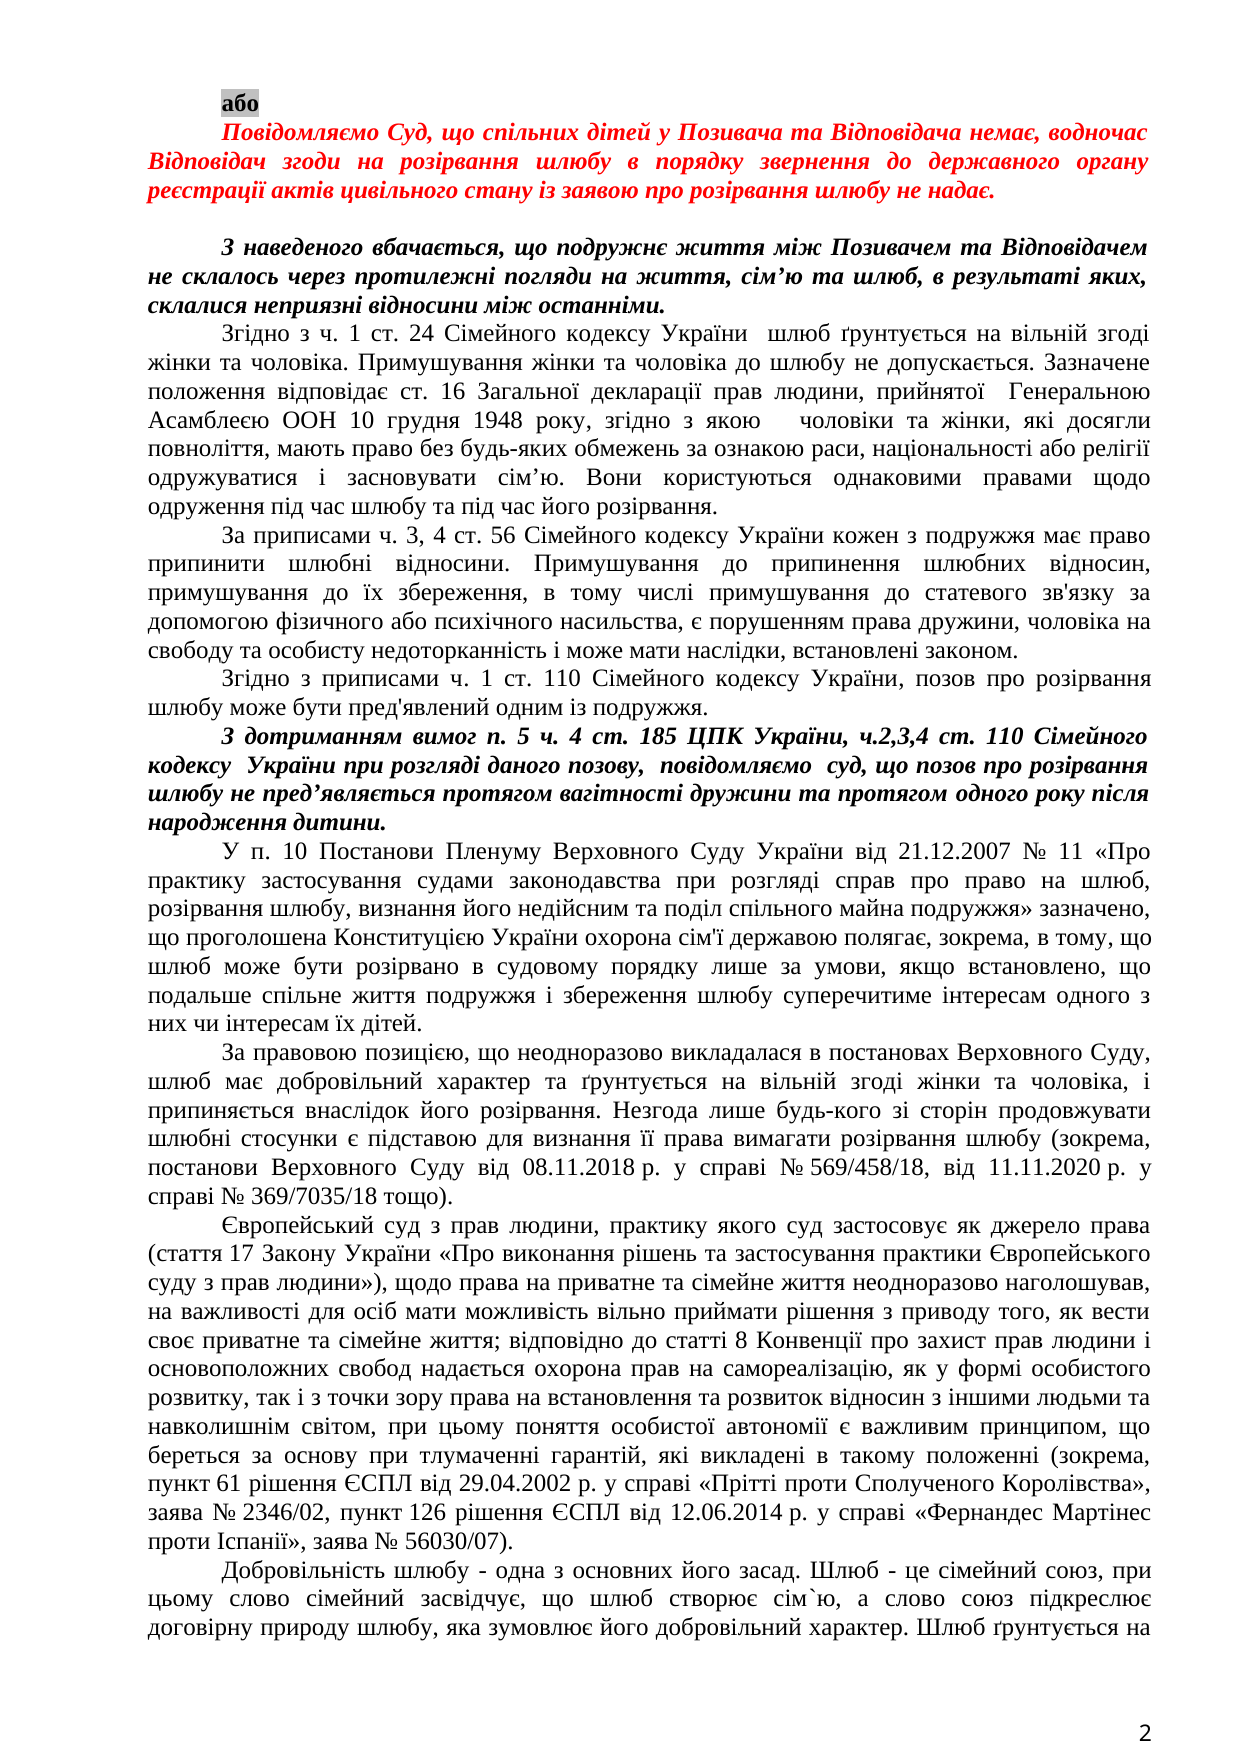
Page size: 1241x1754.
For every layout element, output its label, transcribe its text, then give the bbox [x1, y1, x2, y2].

text З дотриманням вимог п. 5 ч. 4 ст. 185 ЦПК України, ч.2,3,4 ст. 110 Сімейного кодексу України при розгляді даного позову, повідомляємо суд, що позов про розірвання шлюбу не пред’являється протягом вагітності дружини та протягом одного року після народження дитини. [148, 721, 1152, 836]
text Європейський суд з прав людини, практику якого суд застосовує як джерело права (стаття 17 Закону України «Про виконання рішень та застосування практики Європейського суду з прав людини»), щодо права на приватне та сімейне життя неодноразово наголошував, на важливості для осіб мати можливість вільно приймати рішення з приводу того, як вести своє приватне та сімейне життя; відповідно до статті 8 Конвенції про захист прав людини і основоположних свобод надається охорона прав на самореалізацію, як у формі особистого розвитку, так і з точки зору права на встановлення та розвиток відносин з іншими людьми та навколишнім світом, при цьому поняття особистої автономії є важливим принципом, що береться за основу при тлумаченні гарантій, які викладені в такому положенні (зокрема, пункт 61 рішення ЄСПЛ від 29.04.2002 р. у справі «Прітті проти Сполученого Королівства», заява № 2346/02, пункт 126 рішення ЄСПЛ від 12.06.2014 р. у справі «Фернандес Мартінес проти Іспанії», заява № 56030/07). [148, 1210, 1152, 1555]
text У п. 10 Постанови Пленуму Верховного Суду України від 21.12.2007 № 11 «Про практику застосування судами законодавства при розгляді справ про право на шлюб, розірвання шлюбу, визнання його недійсним та поділ спільного майна подружжя» зазначено, що проголошена Конституцією України охорона сім'ї державою полягає, зокрема, в тому, що шлюб може бути розірвано в судовому порядку лише за умови, якщо встановлено, що подальше спільне життя подружжя і збереження шлюбу суперечитиме інтересам одного з них чи інтересам їх дітей. [148, 836, 1152, 1037]
text З наведеного вбачається, що подружнє життя між Позивачем та Відповідачем не склалось через протилежні погляди на життя, сім’ю та шлюб, в результаті яких, склалися неприязні відносини між останніми. [148, 232, 1152, 318]
text Згідно з ч. 1 ст. 24 Сімейного кодексу України шлюб ґрунтується на вільній згоді жінки та чоловіка. Примушування жінки та чоловіка до шлюбу не допускається. Зазначене положення відповідає ст. 16 Загальної декларації прав людини, прийнятої Генеральною Асамблеєю ООН 10 грудня 1948 року, згідно з якою чоловіки та жінки, які досягли повноліття, мають право без будь-яких обмежень за ознакою раси, національності або релігії одружуватися і засновувати сім’ю. Вони користуються однаковими правами щодо одруження під час шлюбу та під час його розірвання. [148, 318, 1152, 520]
text Повідомляємо Суд, що спільних дітей у Позивача та Відповідача немає, водночас Відповідач згоди на розірвання шлюбу в порядку звернення до державного органу реєстрації актів цивільного стану із заявою про розірвання шлюбу не надає. [148, 117, 1152, 203]
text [148, 1555, 1152, 1641]
text або [148, 88, 1152, 117]
text За приписами ч. 3, 4 ст. 56 Сімейного кодексу України кожен з подружжя має право припинити шлюбні відносини. Примушування до припинення шлюбних відносин, примушування до їх збереження, в тому числі примушування до статевого зв'язку за допомогою фізичного або психічного насильства, є порушенням права дружини, чоловіка на свободу та особисту недоторканність і може мати наслідки, встановлені законом. [148, 520, 1152, 663]
text Згідно з приписами ч. 1 ст. 110 Сімейного кодексу України, позов про розірвання шлюбу може бути пред'явлений одним із подружжя. [148, 663, 1152, 721]
text За правовою позицією, що неодноразово викладалася в постановах Верховного Суду, шлюб має добровільний характер та ґрунтується на вільній згоді жінки та чоловіка, і припиняється внаслідок його розірвання. Незгода лише будь-кого зі сторін продовжувати шлюбні стосунки є підставою для визнання її права вимагати розірвання шлюбу (зокрема, постанови Верховного Суду від 08.11.2018 р. у справі № 569/458/18, від 11.11.2020 р. у справі № 369/7035/18 тощо). [148, 1037, 1152, 1210]
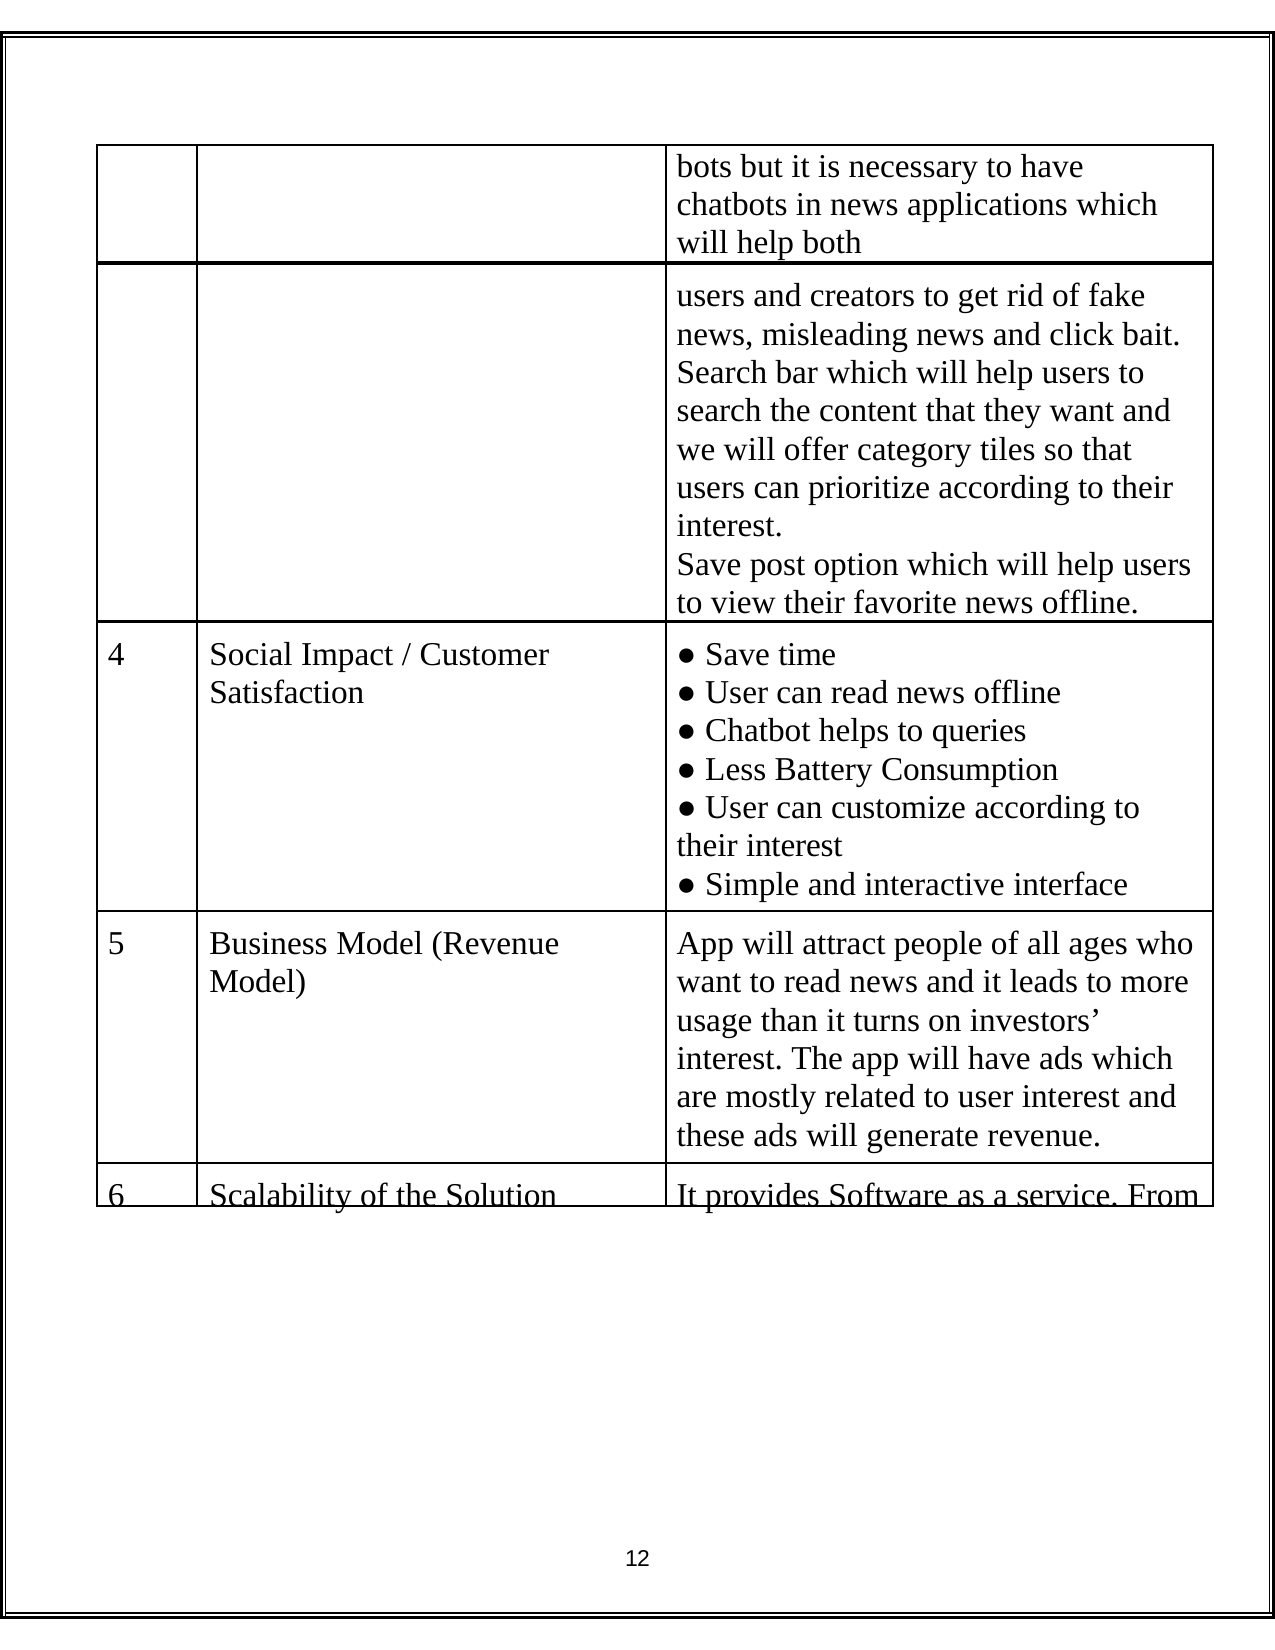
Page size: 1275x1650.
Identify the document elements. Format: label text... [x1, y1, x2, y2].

**********

■ **Task prompt**
Only lines that include "Верховного" belong in the answer; return them from the entries above.

■ **Answer section**
text У п. 10 Постанови Пленуму Верховного Суду України від 21.12.2007 № 11 «Про практику застосування судами законодавства при розгляді справ про право на шлюб, розірвання шлюбу, визнання його недійсним та поділ спільного майна подружжя» зазначено, що проголошена Конституцією України охорона сім'ї державою полягає, зокрема, в тому, що шлюб може бути розірвано в судовому порядку лише за умови, якщо встановлено, що подальше спільне життя подружжя і збереження шлюбу суперечитиме інтересам одного з них чи інтересам їх дітей. [148, 836, 1152, 1037]
text За правовою позицією, що неодноразово викладалася в постановах Верховного Суду, шлюб має добровільний характер та ґрунтується на вільній згоді жінки та чоловіка, і припиняється внаслідок його розірвання. Незгода лише будь-кого зі сторін продовжувати шлюбні стосунки є підставою для визнання її права вимагати розірвання шлюбу (зокрема, постанови Верховного Суду від 08.11.2018 р. у справі № 569/458/18, від 11.11.2020 р. у справі № 369/7035/18 тощо). [148, 1037, 1152, 1210]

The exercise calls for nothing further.